NOTE: It is recommended to use the slurm_cluster module in your own terraform project. It may be useful to copy and modify one of the provided examples.
Alternatively, see HPC Blueprints for HPC Toolkit examples.
A TPU example job can be found in the jobs folder in this repository, called tpu.sh, this will execute the python script tpu.py, with the corresponding flags, by default it will print the tensorflow version and the number of working TPU chips in the system, in case that you are testing a multi-rank TPU (more on them in the next chapter) you can call the script with the parameter "multi", this will also show the worker_id of the vm you are currently testing on.
Big TPU nodes like v2-32, v3-1024 and in general any TPU node with more than 8 TPU cores will have more than one virtual-machine in it, this causes a discrepancy between GCP TPU nodes and slurm nodes in order to work with that slurm-gcp does the following:
- calculates the 'vmcount' for each TPU node type, that is the number of virtual machines that each GCP TPU node will have, for example for TPU type v2-32 this will be 4, as you will find 4 virtual machines in the TPU. This is also stated as ranks or TPU workers.
- creates a network topology file that groups all the different slurm TPU nodes with their corresponding GCP TPU node, for example if we have 8 slurm TPU nodes that have a 'vmcount' of 4, we will have 2 groups stated in this topology file.

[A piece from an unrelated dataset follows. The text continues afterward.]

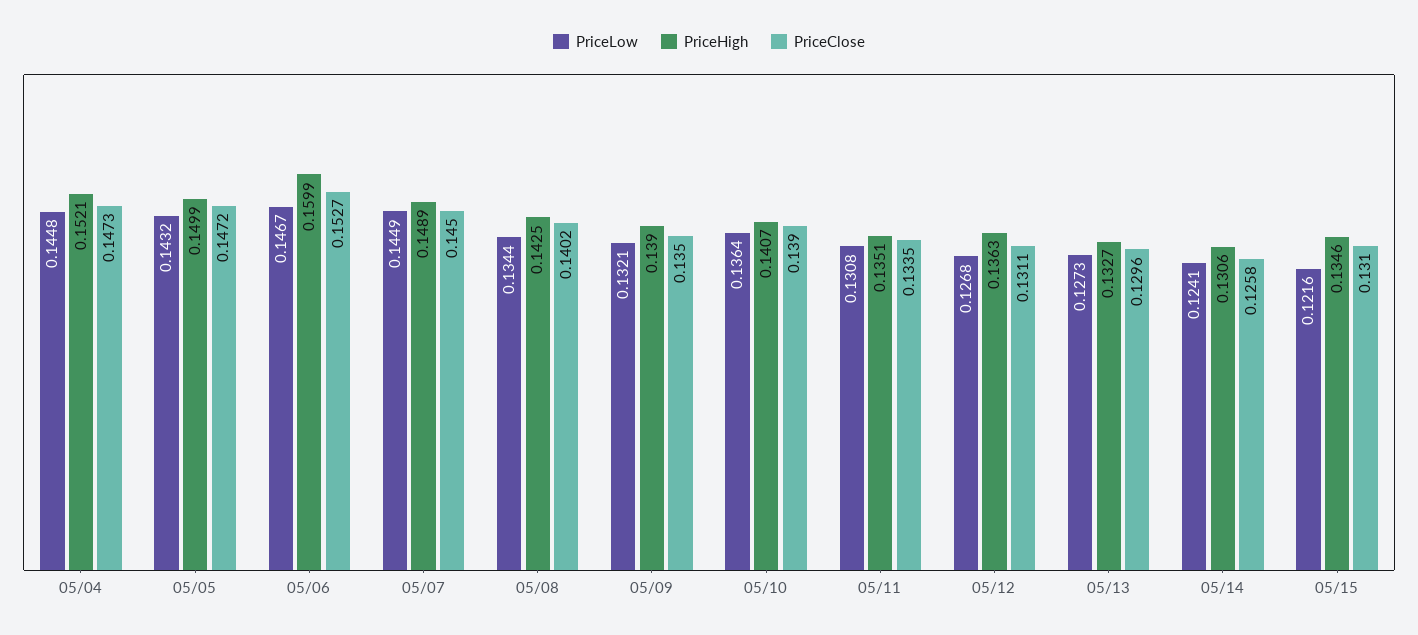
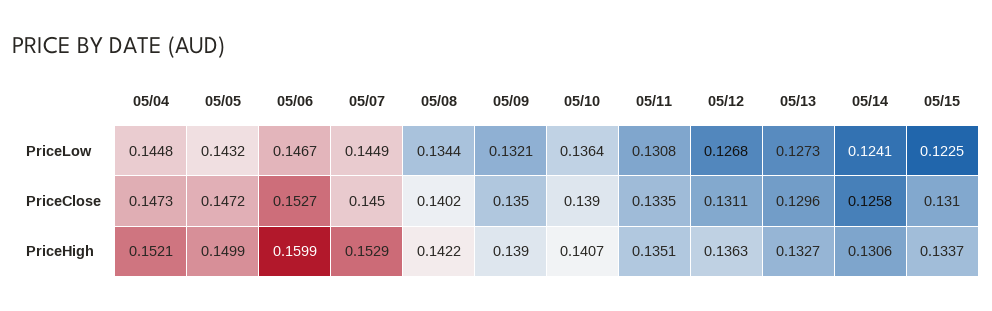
PriceHigh, 05/07: 0.1489 -> 0.1529
PriceHigh, 05/08: 0.1425 -> 0.1422
PriceLow, 05/15: 0.1216 -> 0.1225
PriceHigh, 05/15: 0.1346 -> 0.1337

- enables a lua jobsubmitplugin, this will make that at each jobsubmission the
following is done:
- check the 'vmcount' (vmcount is the number of virtualmachines per GCP TPU node) of the partition and increase the requested number of nodes accordingly.
- set the --switch parameter to the original number of nodes requested, this will use the previously stated network topology file to ensure that all the slurm nodes belong to the same TPU group.

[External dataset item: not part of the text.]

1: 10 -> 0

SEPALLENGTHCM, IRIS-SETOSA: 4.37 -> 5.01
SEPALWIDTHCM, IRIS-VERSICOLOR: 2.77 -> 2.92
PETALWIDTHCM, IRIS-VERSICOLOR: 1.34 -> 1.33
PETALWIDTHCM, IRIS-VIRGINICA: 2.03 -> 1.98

- In the resume.py script the vmcount will be queried in order to know how to handle the TPU creation of the nodes. The first slurm node will be used to name the GCP TPU node, when the TPU node is created, the worker IPs will be retrieved and all the slurm nodes will be mapped to these different IPs of the TPU worker vm's in the node, this mapping will be also noted in the instance metadata for the workers node to retrieve and start slurm accordingly.
- In suspend.py only the main node of the TPU (the one which has the same name in slurm and in the GCP console) will be taken into account, all the others will be considered "phantom nodes" as they do not map to any cloud resource.
In order to be able to execute jobs on both the TPU nodes and regular nodes you need to have in your slurm-gcp configuration a regular nodes partition and a TPU nodes partition.
Assuming that the normal nodes partition name is "normal", and the TPU nodes partition name is "tpu" a job of the script "sbatch_script.sh" that uses both would be like this:
sbatch -p normal -N 1 : -p tpu -N 1 sbatch_script.sh
This will allocate a node in the normal partition and a node in the tpu partition, both in the same heterogeneous job.
Static TPU nodes can be configured the same way as regular nodes are, stating the count of it in "node_count_static" variable of each nodeset_tpu.